3.1. Mit der Einstellung des Konkurses mangels Aktiven ist das Konkursverfahren beendet und die juristische Person ist im Handelsregister grundsätzlich zu löschen (Art. 159 Abs. 3 und Abs. 5 lit. a HRegV). Gleichwohl besteht sie zu Konkurszwecken weiter und der Konkursbeschlag bleibt bestehen, soweit sich in der Konkursmasse mit Pfandrechten belastete Vermögenswerte befinden. Verlangt ein Pfandgläubiger die Verwertung seines Pfandes, so nimmt das Konkursamt von Amtes wegen die Spezialliquidation nach Art. 230a Abs. 2 SchKG vor. Das Gesetz regelt diese Verwertung nicht eigens, weshalb das summarische Konkursverfahren zur Anwendung kommt (BGE 140 III 462 E. 5.1; 97 III 34 E. 3; Urteil 5A_272/2016 vom 4. August 2016 E. 2.1; LORANDI, Einstellung des Konkurses über juristische Personen mangels Aktiven, AJP 1999 S. 41, 43; GASSER, Die Liquidation nach Art. 230a SchKG, in: Schuldbetreibung und Konkurs im Wandel, 2000, S. 61; VOUILLOZ, La suspension de la faillite faute d'actif, Jusletter 28. Oktober 2019, Rz. 59, 69).
3.2. Vorab wirft die Beschwerdeführerin der Vorinstanz vor, den Sachverhalt unvollständig festgehalten zu haben. Tatsächlich geht aus dem angefochtenen Entscheid nicht hervor, dass der Konkurs über die B.________ AG in Liquidation zuvor mangels Aktiven eingestellt worden sei, wie die Beschwerdeführerin schildert.
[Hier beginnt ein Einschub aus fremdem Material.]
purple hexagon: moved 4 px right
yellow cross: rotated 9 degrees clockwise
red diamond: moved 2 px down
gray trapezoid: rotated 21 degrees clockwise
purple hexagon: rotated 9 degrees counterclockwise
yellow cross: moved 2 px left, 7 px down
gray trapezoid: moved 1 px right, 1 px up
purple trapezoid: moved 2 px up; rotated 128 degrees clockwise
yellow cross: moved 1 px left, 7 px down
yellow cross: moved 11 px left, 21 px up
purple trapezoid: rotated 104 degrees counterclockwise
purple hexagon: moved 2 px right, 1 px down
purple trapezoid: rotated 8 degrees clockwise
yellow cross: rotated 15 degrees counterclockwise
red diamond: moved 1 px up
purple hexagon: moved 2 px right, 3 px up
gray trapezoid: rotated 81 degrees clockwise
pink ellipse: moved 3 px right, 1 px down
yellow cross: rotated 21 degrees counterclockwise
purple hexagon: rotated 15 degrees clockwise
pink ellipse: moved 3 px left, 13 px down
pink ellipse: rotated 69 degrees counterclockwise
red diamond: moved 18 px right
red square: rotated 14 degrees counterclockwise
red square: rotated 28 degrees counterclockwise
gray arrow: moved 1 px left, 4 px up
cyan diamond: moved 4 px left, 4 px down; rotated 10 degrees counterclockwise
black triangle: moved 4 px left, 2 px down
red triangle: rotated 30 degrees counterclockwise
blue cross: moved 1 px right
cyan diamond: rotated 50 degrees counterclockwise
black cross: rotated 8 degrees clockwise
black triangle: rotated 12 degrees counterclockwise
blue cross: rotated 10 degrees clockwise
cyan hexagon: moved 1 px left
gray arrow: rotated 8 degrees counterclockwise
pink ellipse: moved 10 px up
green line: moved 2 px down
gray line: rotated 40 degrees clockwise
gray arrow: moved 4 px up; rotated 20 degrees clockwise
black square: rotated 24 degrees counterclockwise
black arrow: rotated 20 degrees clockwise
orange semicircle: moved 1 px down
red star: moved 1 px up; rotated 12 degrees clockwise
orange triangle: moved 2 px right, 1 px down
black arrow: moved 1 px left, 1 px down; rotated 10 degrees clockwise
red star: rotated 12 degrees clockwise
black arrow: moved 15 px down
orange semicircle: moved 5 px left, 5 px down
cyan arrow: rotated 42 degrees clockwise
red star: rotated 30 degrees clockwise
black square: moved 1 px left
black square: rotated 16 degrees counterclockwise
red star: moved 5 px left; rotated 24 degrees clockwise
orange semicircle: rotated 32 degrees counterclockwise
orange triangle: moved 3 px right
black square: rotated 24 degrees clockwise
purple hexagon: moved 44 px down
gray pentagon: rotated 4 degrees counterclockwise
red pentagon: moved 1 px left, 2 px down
Allerdings gelten Tatsachen, die im Handelsregister eingetragen sind, als allgemein bekannte (notorische) Tatsachen (BGE 143 IV 380 E. 1.1.1; 138 II 557 E. 6.2; Urteil 5A_168/2018 vom 17. Januar 2019 E. 2.4), und dem zentralen Firmenindex des Eidgenössischen Amtes für das Handelsregister sowie dem Schweizerischen Handelsamtsblatt (SHAB) lässt sich entnehmen, dass der Einzelrichter des Bezirksgerichts Luzern mit Entscheid vom 6. Juni 2017 das Konkursverfahren mangels Aktiven eingestellt hat. Entscheidend ist im konkreten Fall zudem, dass das Konkursamt nunmehr die Spezialliquidation einer Liegenschaft nach Art. 230a Abs. 2 SchKG durchführt, was sich auch dem Kollokationsplan entnehmen lässt.
3.3. Die Beschwerdeführerin besteht auch vor Bundesgericht darauf, gegen den im Lastenverzeichnis aufgeführten Schätzwert rechtzeitig Beschwerde erhoben zu haben. Sie weist darauf hin, dass der Kollokationsplan samt Lastenverzeichnis vom 1. bis 21. März 2019 zur Einsicht aufgelegen habe. Am 19. März 2019 habe sie darin Einsicht genommen, womit die zehntägige Beschwerdefrist zu laufen begonnen habe und mit ihrer Beschwerde vom 20. März 2019 eingehalten wurde.
3.3.1. Nach den vorinstanzlichen Feststellungen wurde die Auflage des Kollokationsplans samt Lastenverzeichnis vom 1. bis 21. März 2019 im SHAB vom 1. März 2019 publiziert. Damit hat die zehntägige Beschwerdefrist (Art. 17 SchKG) nach Auffassung der Vorinstanz am 1. März 2019 zu laufen begonnen. Dass die Beschwerdeführerin unverschuldeterweise erst nach Ablauf der Beschwerdefrist die Unterlagen einsehen konnte, bringe sich nicht vor. Damit schützte die Vorinstanz im Ergebnis die Auffassung des Bezirksgerichts, dass die Beschwerde zu spät eingereicht wurde.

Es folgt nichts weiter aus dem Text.